[Data excerpts]
★ ★ ★ ★
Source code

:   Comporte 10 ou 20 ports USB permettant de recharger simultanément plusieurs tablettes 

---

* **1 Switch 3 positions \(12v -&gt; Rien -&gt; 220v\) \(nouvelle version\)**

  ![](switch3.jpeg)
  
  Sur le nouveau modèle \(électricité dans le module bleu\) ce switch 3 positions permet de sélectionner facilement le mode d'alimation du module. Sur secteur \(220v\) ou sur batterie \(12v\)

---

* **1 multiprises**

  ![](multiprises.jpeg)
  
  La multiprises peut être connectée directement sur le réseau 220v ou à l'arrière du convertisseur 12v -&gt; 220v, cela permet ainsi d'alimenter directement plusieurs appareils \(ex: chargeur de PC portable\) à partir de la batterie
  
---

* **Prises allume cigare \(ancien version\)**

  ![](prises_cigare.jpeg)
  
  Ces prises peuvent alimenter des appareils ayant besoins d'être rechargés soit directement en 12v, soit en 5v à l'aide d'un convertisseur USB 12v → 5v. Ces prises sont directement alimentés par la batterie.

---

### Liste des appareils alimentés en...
★ ★ ★ ★
## Task to carry out
Please return the records above in their exact form.

## Answer to this task
Source code

:   Comporte 10 ou 20 ports USB permettant de recharger simultanément plusieurs tablettes 

---

* **1 Switch 3 positions \(12v -&gt; Rien -&gt; 220v\) \(nouvelle version\)**

  ![](switch3.jpeg)
  
  Sur le nouveau modèle \(électricité dans le module bleu\) ce switch 3 positions permet de sélectionner facilement le mode d'alimation du module. Sur secteur \(220v\) ou sur batterie \(12v\)

---

* **1 multiprises**

  ![](multiprises.jpeg)
  
  La multiprises peut être connectée directement sur le réseau 220v ou à l'arrière du convertisseur 12v -&gt; 220v, cela permet ainsi d'alimenter directement plusieurs appareils \(ex: chargeur de PC portable\) à partir de la batterie
  
---

* **Prises allume cigare \(ancien version\)**

  ![](prises_cigare.jpeg)
  
  Ces prises peuvent alimenter des appareils ayant besoins d'être rechargés soit directement en 12v, soit en 5v à l'aide d'un convertisseur USB 12v → 5v. Ces prises sont directement alimentés par la batterie.

---

### Liste des appareils alimentés en...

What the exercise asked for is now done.